The technical arguments against the Export-Import Bank are provided in this excellent summary by Veronique de Rugy. However, one argument against Ex-Im and other business subsidies is not stressed enough in policy debates: subsidies weaken the businesses that receive them.


Subsidies change the behavior of recipients. Just like individual welfare reduces work incentives, corporate welfare dulls business competitiveness. Subsidies give companies a crutch, an incentive not to improve efficiency or to innovate, as I noted here.


Yesterday, I looked at Chapter 1 of Burton and Anita Folsom’s new book, Uncle Sam Can’t Count, which examines federal fur trading boondoggles of 1795–1822. 


Now let’s look at Chapter 2, which focuses on the steamboat industry of the 19th century. The historical lesson is clear: subsidies make companies weak, inefficient, and resistant to innovation.
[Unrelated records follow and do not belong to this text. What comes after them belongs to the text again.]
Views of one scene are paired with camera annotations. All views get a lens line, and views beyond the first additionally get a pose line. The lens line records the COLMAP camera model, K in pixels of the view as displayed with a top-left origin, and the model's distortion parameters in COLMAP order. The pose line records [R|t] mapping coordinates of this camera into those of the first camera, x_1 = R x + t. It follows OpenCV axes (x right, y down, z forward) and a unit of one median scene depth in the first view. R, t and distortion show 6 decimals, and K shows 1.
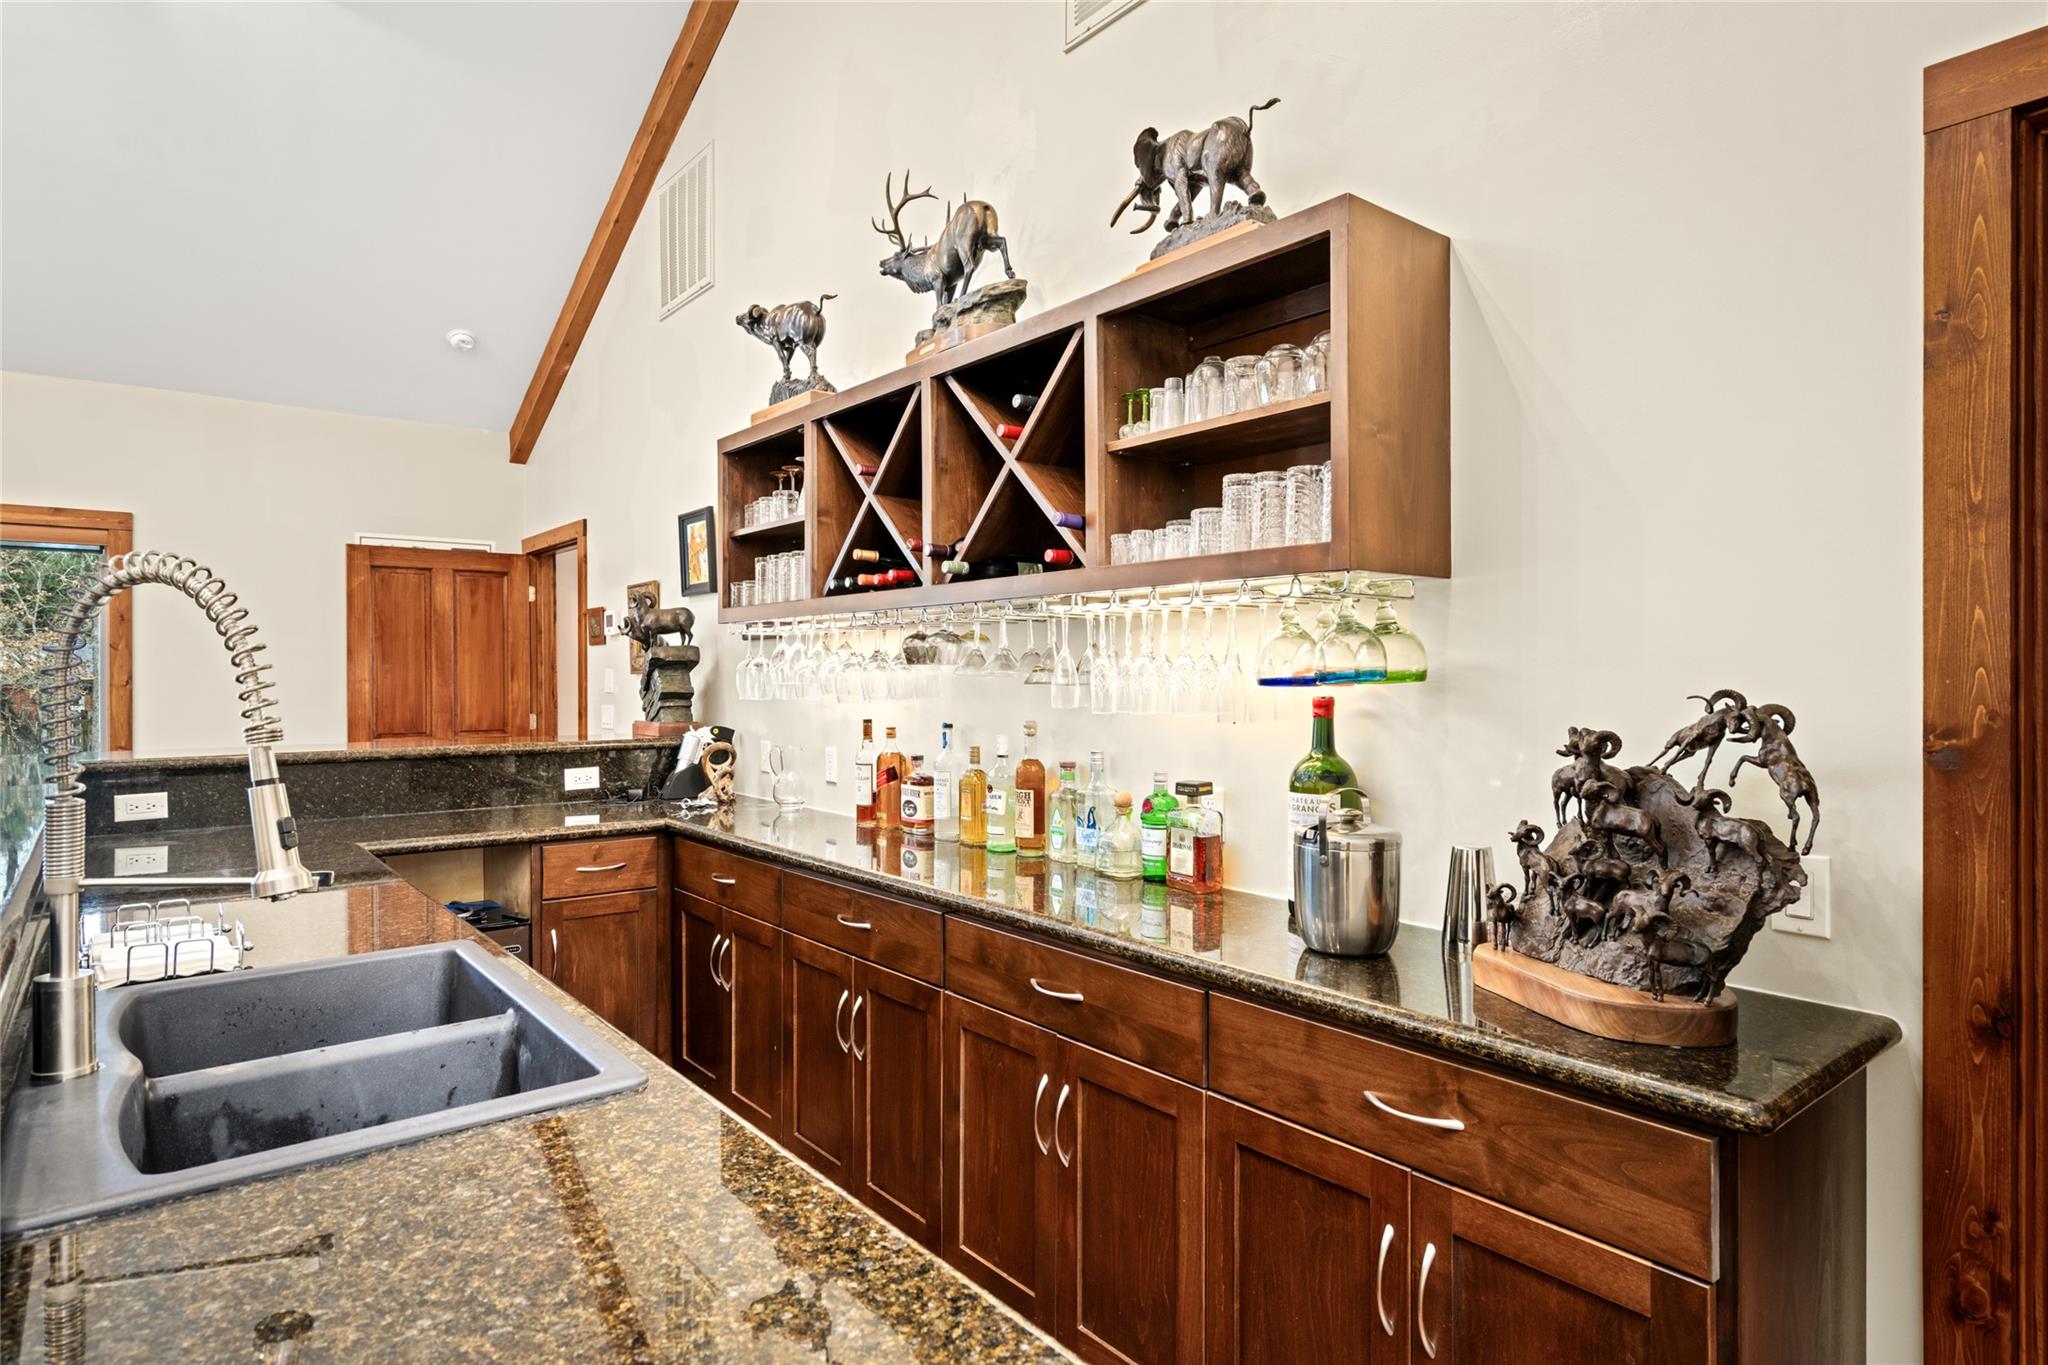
lens RADIAL K [[1162.0, 0, 1024.0], [0, 1162.0, 682.5], [0, 0, 1]] dist [0.000874, 0.000050]
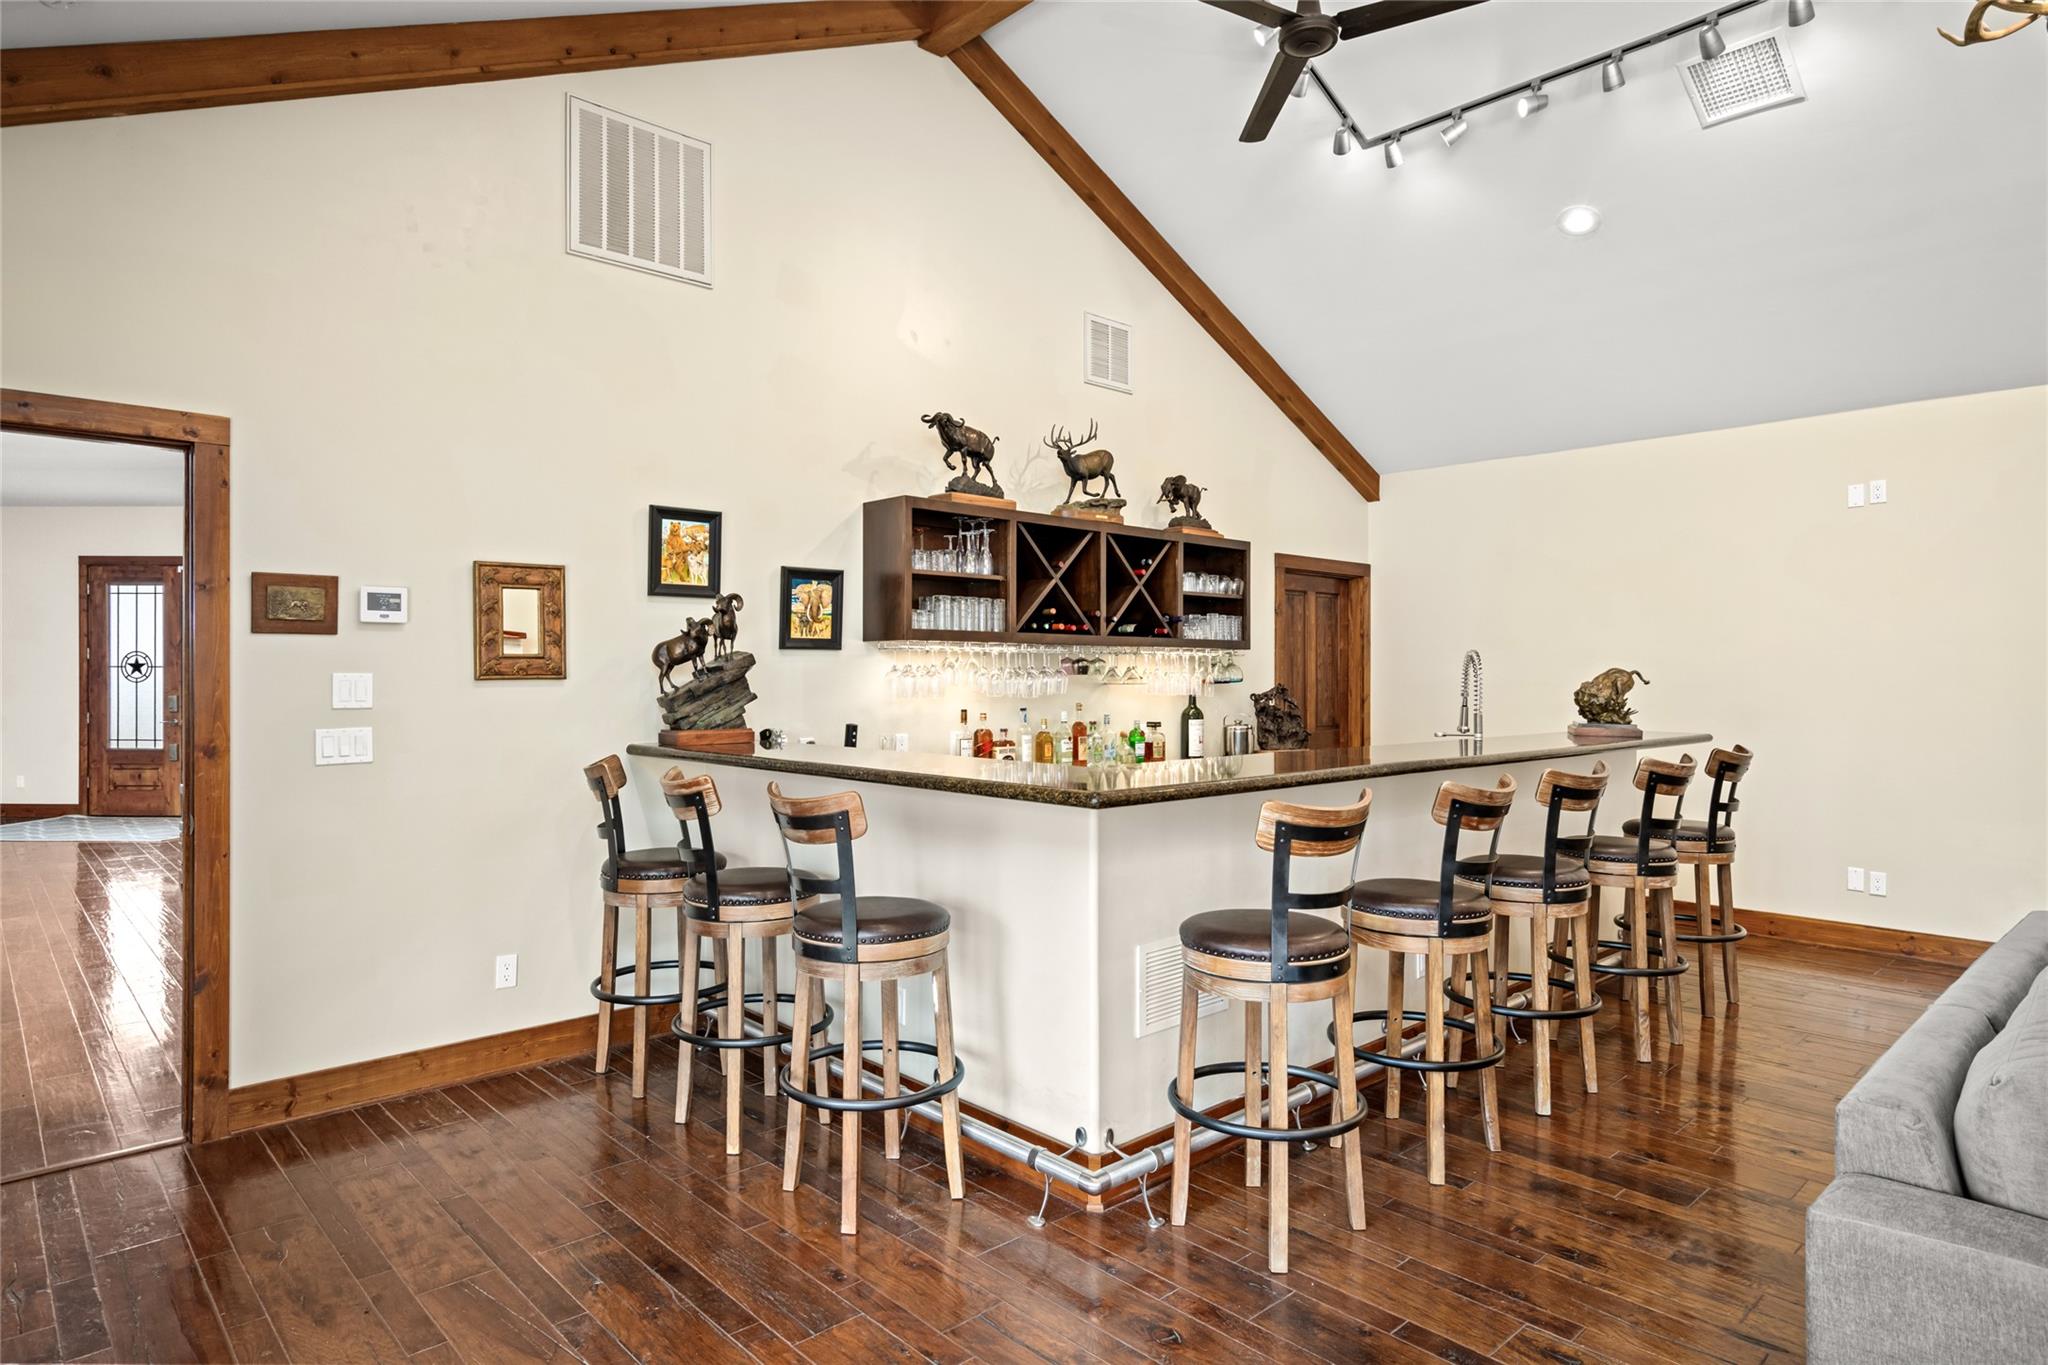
lens RADIAL K [[1162.0, 0, 1024.0], [0, 1162.0, 682.5], [0, 0, 1]] dist [0.000874, 0.000050]
pose [[-0.048269, -0.001620, 0.998833, -1.875387], [0.011106, 0.999936, 0.002158, -0.007343], [-0.998773, 0.011197, -0.048248, 1.118797]]
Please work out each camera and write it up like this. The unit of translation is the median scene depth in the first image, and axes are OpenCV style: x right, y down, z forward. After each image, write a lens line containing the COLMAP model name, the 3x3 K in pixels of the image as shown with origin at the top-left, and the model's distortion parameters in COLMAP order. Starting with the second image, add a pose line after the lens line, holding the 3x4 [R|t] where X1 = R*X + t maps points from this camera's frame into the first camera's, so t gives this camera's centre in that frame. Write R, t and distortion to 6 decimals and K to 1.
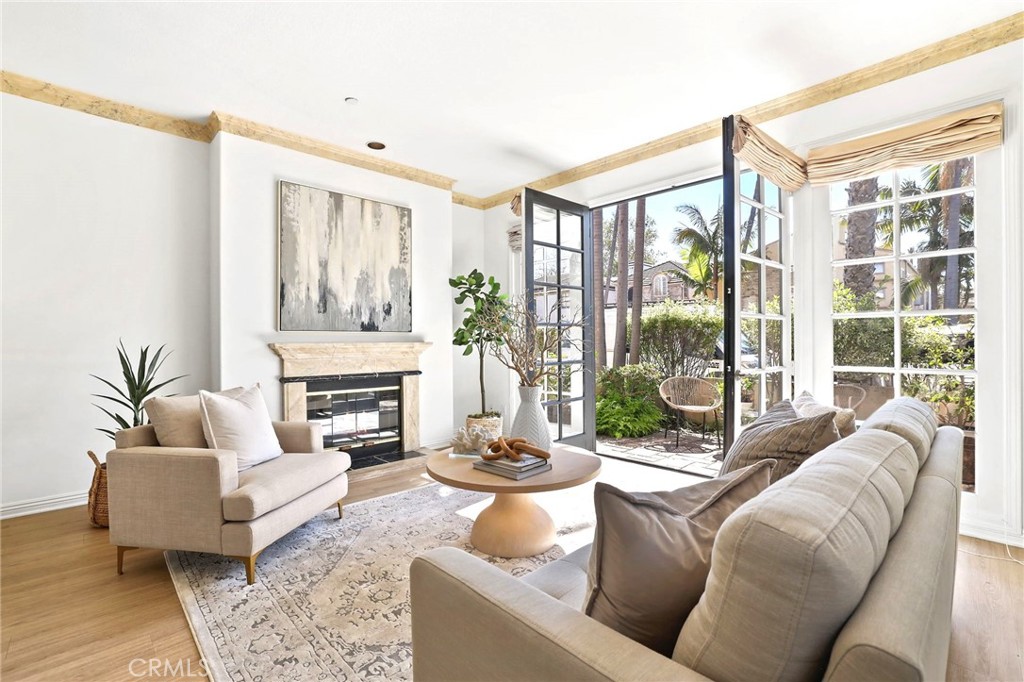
lens RADIAL K [[453.9, 0, 514.4], [0, 453.9, 343.3], [0, 0, 1]] dist [-0.047497, 0.017892]
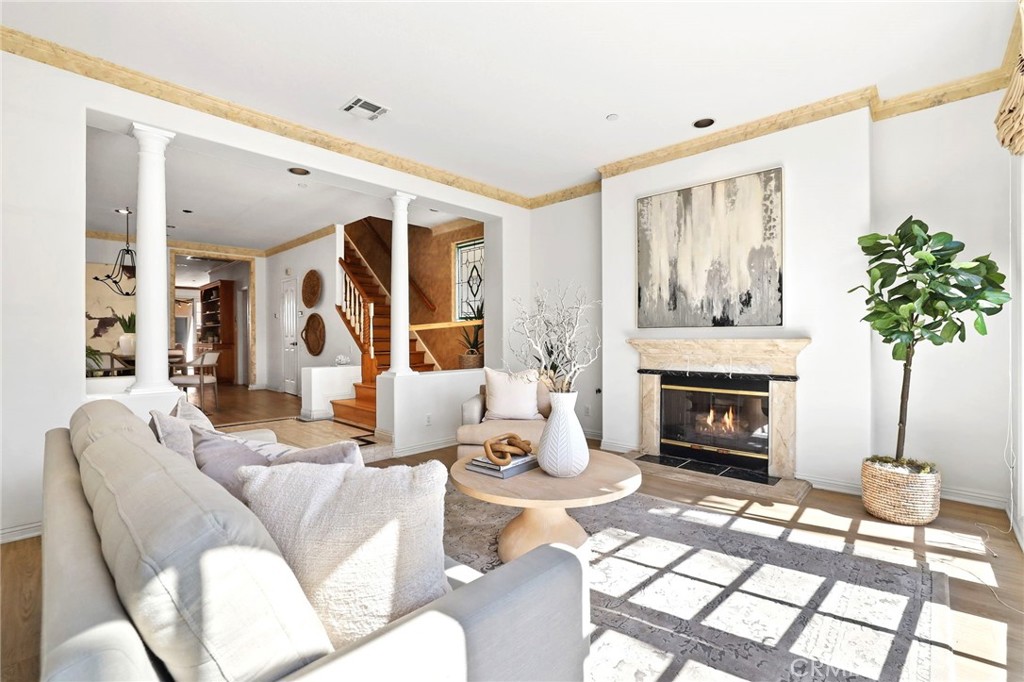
lens RADIAL K [[453.9, 0, 514.4], [0, 453.9, 343.3], [0, 0, 1]] dist [-0.047497, 0.017892]
pose [[0.050952, 0.014814, -0.998591, 0.570022], [-0.003693, 0.999886, 0.014645, -0.004544], [0.998694, 0.002942, 0.051001, 0.554887]]
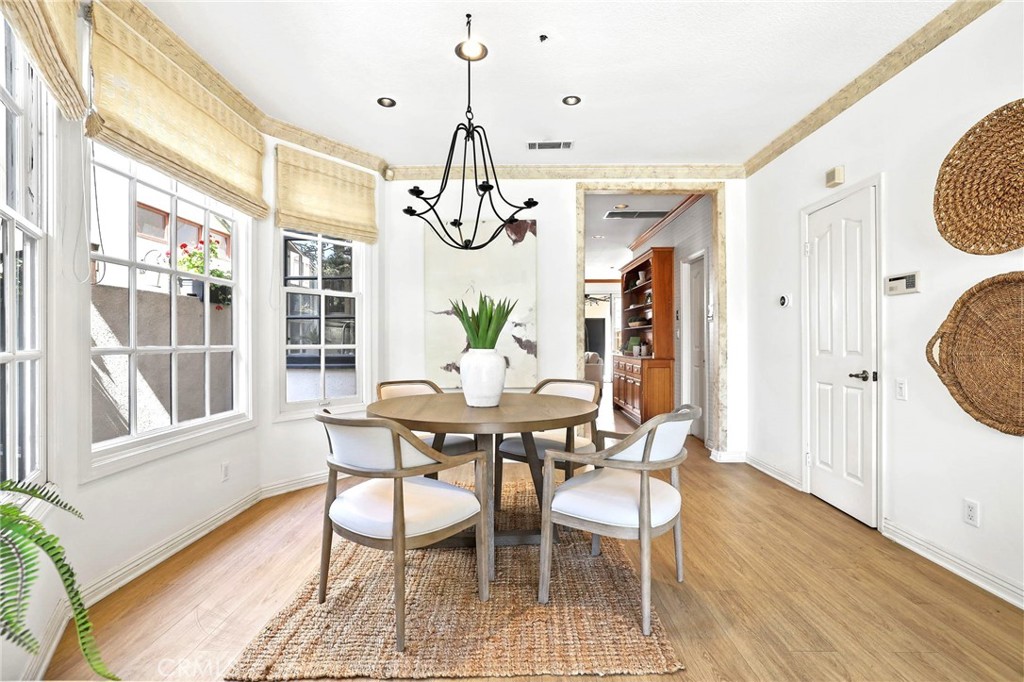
lens RADIAL K [[481.3, 0, 512.0], [0, 481.3, 341.0], [0, 0, 1]] dist [-0.030673, 0.022340]
pose [[-0.698218, 0.006067, -0.715859, -0.538979], [-0.000152, 0.999963, 0.008622, -0.027440], [0.715885, 0.006129, -0.698191, -0.175494]]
Here is a thumbnail sketch of the Folsoms’ steamboat story:

  • In 1806 New York gives Robert Fulton a legal monopoly on steamboat travel in the state. Breaking this misguided law, a young Cornelius Vanderbilt launches a competitive service in 1817.
  • The U.S. Supreme Court strikes down the New York law in 1824. The effect is to usher in an era of steamboat innovation and falling prices for consumers.
  • Vanderbilt launches many new steamboat routes whenever he sees an opportunity to drive down prices.
  • With subsidies from the British government, Samuel Cunard launches a steamship service from England to North America in 1840. In response, Edward Collins successfully lobbies Congress to give him subsidies to challenge Cunard on the Atlantic route. With this unfortunate precedent, Congress proceeds to hand out subsidies to steamship firms on other routes.
  • By the 1850s, Congress is providing Collins a huge annual subsidy of $858,000. Irked by the subsidies and Collins’ inefficient service, Vanderbilt builds a better and faster ship and launches his own Atlantic service.
  • In 1856 two of Collins’ inferior ships sink, killing almost 500 people. Collins builds a new ship, but it is so shoddy that it is scrapped after only two trips.
  • Congress finally realizes that the aid to Collins is damaging, as it has spawned an inferior and mismanaged business. Congress cuts off the subsidies in 1858. Without subsidies, Collins’ steamship company collapses.
  • Vanderbilt also out-competes subsidized steamship companies on the East Coast-to-West Coast route through Central America.
  • In England, an unsubsidized competitor to Cunard—the Inman Line—is launched and begins out-competing and out-innovating the subsidized incumbent.
  • The subsidized Cunard and Collins aim their services at the high-end luxury market. The more efficient and unsubsidized Vanderbilt and Inman focus on driving down prices for people with more moderate incomes.
  • Government subsidies “actually retarded progress because Cunard and Collins both used their monopolies to stifle innovation and delay technological changes in steamship construction.”

Government subsidies have similar negative effects today, whether it is subsidies to energy companies, aid to farm businesses, or the Ex-Im program.


The difference is that in the 19th century Congress eventually cut off subsidies when the damage became clear, as it did with steamship subsidies in 1858 and fur trading subsidies in 1822. Maybe I’m overlooking something, but I can’t think of a business subsidy program terminated by Congress in recent years, or even in recent decades.